Small 4to. [17 x 13 cm], (x) pp., (62) pp. London, Robert Raworth for Richard Clutterbuck, 1633. Tastefully bound in ruled red morocco, interior gilt dentelles; title-page dusty and trimmed at upper & outer margins; occasional cropping of running heads & catchwords; blank upper right corner of prelims. repaired. Complete.
Rare first edition of the first book on Vietnam in English, an eyewitness account of the commerce, government and cultural life of Cochin-China (central Vietnam) written by the Jesuit missionary Cristoforo Borri and first published in Italian in 1631.

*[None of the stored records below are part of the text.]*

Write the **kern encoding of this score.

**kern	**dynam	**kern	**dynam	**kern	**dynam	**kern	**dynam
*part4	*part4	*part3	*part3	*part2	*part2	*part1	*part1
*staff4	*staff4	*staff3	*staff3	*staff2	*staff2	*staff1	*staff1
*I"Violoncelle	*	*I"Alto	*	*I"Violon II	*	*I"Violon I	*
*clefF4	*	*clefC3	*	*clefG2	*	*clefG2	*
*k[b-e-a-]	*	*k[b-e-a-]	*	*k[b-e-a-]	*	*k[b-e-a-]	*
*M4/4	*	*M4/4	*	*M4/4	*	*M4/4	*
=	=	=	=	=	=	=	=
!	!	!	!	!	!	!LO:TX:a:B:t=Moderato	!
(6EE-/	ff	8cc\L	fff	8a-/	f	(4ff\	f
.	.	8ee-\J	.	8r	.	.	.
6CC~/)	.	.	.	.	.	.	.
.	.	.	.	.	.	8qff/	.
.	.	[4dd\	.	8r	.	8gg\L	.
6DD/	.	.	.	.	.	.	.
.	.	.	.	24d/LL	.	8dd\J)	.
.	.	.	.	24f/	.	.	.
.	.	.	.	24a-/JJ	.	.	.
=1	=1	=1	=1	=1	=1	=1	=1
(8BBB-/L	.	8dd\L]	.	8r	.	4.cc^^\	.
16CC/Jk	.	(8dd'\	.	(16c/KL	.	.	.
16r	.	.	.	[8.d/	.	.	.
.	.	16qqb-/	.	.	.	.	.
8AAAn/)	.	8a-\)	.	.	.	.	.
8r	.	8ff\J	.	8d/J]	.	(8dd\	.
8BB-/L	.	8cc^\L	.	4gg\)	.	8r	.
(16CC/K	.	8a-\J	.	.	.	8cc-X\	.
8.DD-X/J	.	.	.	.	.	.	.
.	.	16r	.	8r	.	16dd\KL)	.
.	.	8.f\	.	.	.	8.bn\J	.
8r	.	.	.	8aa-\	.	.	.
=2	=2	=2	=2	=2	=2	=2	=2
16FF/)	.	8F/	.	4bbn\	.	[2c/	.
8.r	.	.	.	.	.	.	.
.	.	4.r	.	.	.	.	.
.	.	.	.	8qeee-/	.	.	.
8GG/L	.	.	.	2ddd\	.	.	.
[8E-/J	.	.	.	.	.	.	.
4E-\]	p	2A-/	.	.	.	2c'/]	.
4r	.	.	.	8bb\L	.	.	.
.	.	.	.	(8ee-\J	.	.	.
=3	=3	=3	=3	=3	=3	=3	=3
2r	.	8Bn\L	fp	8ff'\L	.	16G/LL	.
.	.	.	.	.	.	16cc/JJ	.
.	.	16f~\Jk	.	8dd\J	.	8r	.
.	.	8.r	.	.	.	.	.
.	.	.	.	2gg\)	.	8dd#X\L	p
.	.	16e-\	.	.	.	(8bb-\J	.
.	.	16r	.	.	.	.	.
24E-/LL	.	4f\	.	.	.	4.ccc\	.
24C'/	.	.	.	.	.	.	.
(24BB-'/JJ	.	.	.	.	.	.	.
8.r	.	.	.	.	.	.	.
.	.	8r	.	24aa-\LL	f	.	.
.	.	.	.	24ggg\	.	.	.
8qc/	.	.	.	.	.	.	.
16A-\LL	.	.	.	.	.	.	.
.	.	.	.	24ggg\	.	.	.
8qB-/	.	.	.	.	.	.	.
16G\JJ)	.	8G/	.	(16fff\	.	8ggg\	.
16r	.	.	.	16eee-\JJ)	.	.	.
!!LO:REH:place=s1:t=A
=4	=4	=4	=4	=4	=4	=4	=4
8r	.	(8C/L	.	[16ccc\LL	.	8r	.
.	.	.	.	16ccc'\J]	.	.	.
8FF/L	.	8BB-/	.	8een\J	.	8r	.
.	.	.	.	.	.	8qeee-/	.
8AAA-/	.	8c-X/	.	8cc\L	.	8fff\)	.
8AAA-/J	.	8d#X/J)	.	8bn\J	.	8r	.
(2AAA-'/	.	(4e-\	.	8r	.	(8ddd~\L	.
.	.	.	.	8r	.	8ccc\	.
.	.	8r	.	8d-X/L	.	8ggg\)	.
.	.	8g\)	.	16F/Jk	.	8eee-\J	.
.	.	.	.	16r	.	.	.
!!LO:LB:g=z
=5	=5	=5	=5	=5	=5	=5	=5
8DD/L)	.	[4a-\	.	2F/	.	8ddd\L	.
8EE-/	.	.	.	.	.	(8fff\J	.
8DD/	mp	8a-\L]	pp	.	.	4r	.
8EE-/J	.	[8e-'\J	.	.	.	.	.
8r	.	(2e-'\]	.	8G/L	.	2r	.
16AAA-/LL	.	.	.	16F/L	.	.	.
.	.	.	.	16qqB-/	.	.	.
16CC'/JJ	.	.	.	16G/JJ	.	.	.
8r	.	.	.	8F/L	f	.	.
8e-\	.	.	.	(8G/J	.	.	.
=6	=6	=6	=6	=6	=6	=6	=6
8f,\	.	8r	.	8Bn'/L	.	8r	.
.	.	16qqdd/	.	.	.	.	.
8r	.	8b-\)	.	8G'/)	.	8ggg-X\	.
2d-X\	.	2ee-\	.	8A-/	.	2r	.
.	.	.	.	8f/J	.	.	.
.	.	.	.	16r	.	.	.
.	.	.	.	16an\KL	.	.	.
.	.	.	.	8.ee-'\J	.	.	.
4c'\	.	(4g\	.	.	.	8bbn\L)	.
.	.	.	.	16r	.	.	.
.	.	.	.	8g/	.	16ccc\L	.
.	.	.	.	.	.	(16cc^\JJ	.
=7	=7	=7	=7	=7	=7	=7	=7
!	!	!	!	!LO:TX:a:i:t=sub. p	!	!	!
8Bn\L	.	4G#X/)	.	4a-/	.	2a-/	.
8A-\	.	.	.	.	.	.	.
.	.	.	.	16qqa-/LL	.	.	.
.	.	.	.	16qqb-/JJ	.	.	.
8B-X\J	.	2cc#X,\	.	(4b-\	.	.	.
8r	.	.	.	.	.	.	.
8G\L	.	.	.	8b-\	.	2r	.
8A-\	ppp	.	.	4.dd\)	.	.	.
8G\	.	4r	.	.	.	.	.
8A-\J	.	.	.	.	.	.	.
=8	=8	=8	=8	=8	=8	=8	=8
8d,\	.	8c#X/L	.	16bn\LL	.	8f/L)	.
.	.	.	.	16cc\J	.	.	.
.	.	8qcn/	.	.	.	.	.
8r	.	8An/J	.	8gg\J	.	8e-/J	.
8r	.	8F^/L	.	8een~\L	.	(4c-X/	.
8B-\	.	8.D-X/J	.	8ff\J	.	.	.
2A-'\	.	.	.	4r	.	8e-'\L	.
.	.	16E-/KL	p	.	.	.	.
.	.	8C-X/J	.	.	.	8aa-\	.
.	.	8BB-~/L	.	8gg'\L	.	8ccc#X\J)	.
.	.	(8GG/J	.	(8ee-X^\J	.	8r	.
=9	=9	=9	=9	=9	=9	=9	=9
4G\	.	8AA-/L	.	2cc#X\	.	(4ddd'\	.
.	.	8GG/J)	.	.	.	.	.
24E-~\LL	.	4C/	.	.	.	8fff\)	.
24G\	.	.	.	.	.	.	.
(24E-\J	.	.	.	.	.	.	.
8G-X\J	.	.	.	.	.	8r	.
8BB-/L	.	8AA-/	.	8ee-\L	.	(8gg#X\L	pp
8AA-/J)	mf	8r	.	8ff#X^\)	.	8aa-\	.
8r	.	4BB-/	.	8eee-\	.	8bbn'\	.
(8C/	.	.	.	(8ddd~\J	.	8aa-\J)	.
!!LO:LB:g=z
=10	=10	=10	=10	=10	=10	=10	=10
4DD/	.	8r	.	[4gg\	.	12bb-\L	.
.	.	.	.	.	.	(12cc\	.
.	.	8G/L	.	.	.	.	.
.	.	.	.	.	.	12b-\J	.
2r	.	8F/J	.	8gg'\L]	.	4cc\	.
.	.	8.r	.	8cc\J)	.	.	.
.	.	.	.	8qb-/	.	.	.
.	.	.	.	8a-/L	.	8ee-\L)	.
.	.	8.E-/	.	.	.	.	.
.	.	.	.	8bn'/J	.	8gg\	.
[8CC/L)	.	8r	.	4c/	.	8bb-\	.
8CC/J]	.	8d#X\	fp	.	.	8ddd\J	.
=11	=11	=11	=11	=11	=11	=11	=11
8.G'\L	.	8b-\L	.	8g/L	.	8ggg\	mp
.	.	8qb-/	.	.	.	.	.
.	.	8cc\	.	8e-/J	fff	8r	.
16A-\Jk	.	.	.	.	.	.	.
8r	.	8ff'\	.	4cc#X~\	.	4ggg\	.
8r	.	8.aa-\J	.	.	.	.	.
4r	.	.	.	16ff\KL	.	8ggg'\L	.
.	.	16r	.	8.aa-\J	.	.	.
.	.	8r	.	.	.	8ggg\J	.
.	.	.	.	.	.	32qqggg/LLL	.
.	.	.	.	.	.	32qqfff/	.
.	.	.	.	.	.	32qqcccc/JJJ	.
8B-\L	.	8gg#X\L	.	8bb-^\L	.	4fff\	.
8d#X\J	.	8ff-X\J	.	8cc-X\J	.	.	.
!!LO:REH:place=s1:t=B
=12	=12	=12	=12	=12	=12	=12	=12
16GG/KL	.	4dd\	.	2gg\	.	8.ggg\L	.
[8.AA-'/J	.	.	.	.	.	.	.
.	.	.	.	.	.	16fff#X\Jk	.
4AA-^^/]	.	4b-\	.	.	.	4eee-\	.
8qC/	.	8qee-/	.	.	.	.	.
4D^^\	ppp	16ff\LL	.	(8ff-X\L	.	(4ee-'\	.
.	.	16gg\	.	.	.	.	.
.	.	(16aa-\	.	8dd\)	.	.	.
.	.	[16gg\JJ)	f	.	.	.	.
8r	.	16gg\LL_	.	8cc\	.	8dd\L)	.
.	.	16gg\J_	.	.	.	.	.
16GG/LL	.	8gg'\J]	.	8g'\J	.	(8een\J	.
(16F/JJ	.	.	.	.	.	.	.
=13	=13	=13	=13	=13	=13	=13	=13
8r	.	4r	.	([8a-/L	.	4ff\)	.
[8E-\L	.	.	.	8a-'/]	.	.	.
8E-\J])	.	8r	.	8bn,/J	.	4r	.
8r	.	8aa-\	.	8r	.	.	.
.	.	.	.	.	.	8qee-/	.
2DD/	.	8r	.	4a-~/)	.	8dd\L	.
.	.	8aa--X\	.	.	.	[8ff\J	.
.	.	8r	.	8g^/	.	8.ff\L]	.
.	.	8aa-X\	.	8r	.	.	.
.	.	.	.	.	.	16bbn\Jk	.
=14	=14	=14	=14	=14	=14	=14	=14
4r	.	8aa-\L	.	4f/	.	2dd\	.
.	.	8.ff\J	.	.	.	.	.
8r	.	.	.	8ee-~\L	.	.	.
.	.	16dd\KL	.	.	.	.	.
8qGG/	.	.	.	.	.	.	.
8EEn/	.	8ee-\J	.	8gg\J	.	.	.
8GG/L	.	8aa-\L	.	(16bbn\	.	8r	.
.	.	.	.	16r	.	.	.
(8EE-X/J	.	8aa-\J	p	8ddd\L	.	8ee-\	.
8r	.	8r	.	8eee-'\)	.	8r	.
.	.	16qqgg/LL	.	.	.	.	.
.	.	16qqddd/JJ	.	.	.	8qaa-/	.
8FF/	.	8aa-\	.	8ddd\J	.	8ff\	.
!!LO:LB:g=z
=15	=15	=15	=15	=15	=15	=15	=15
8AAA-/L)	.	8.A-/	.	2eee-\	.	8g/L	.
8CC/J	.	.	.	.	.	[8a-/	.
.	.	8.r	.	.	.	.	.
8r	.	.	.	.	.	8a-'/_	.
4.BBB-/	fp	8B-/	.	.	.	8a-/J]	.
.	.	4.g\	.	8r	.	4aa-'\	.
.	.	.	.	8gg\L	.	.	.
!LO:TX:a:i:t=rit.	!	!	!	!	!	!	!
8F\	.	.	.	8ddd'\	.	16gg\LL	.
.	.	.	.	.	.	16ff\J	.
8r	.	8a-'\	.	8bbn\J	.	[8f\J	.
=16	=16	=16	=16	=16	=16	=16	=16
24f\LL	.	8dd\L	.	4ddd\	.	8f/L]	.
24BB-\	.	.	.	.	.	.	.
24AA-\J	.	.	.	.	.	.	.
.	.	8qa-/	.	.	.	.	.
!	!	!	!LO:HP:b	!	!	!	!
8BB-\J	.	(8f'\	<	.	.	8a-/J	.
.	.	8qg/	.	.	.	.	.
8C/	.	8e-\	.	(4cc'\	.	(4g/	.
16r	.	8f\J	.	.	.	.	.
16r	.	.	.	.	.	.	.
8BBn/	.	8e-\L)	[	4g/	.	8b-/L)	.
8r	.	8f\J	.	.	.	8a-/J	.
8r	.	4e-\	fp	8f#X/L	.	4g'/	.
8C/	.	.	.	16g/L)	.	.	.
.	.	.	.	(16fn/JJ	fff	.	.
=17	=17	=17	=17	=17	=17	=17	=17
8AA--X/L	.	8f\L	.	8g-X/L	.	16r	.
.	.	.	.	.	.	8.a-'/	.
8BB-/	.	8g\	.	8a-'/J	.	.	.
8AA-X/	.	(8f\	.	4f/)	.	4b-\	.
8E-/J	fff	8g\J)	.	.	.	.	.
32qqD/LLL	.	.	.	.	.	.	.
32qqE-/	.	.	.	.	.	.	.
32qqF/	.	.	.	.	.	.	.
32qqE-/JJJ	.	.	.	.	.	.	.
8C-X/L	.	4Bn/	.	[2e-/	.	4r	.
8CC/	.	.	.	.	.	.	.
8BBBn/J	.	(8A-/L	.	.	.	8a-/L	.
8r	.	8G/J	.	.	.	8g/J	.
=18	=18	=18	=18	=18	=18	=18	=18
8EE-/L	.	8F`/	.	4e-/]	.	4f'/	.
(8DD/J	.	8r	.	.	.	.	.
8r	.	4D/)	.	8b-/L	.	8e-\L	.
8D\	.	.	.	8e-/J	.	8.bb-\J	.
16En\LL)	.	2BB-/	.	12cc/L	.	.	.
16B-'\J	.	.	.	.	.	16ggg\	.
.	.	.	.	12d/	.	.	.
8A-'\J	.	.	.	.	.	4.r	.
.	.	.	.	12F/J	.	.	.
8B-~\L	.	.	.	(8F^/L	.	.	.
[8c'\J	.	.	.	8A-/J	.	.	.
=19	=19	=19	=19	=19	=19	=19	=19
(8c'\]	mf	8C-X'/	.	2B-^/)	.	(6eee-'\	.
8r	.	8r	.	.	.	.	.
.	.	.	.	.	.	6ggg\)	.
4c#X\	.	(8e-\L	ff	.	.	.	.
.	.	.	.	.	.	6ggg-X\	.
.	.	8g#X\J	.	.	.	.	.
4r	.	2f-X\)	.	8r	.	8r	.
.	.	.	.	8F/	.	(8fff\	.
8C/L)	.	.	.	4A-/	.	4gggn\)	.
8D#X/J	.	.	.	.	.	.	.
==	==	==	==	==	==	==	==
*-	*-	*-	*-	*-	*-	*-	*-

Borri begins by marking the kingdom’s boundaries, identifying it as a narrow strip of land between Laos and the South China Sea, bordered to the north by Tongking and to the south by Champa. A discussion of the kingdom’s fertile land and rich natural resources follows, emphasizing the abundance of fruits, nuts, rice, fish, textiles, domestic stock, and “all other things requisite for the entertainement of a man’s life.” Silk is produced in such quantities that “the baser sort of people wear it dayly.” Gold and silver mines abound, and “the Wood and Timber of this countrey is the best of all the world.” Having piqued his readers’ curiosity, the author goes on to describe Cochin-China’s vibrant commercial climate, declaring it free of the red tape and bureaucratic hostility that so often greeted European traders in East Asia.
Borri’s 1631 Relazione, a Jesuit missions letter directed at his Catholic superiors and lay readers, was already unusual among works in its genre for devoting a substantial part exclusively to non-religious content. Ashley, the translator, executed further changes of his own in order to render the present work more attractive to Protestant business interests—most notably by omitting the part where Borri testified to the struggle and success of his Jesuit missions (particularly the conversion of Pulucambi province). The translation also cheerfully elides two disastrous episodes in recent European trade with Cochin-China: the 1601 massacre of 23 members of an envoy from the VOC, and a similar massacre in 1613 of the crew of an English trading vessel. This attempt to coax England’s notoriously skittish merchants into commerce with Cochin-China is also borne out by Ashley’s choice of dedicatee: Maurice Abbot, the newly-elected governor of the British East India Company.
According to Pollard and Redgrave, the work’s last signature is in 3 rather than 4 because the unsigned title-page was printed as the 4th and final leaf.
Cristoforo Borri (1583-1632), a Milanese astronomer, lived in Cochin-China from 1617-1622, where he learned enough of the language to hear confession. By 1633, two years after its first appearance, his Relatione had been translated into French, German, Dutch and English. This is the first copy to appear on the market since 1988 [Christie’s sale of John Fleming, 11.08.88].
* STC 1504; Lach.III, v. 3, p. 1250-1266; Dror & Taylor, Views of 17th C Vietnam, pp. 66. Not in Löwendahl, who nonetheless records translations in French, German, and Dutch.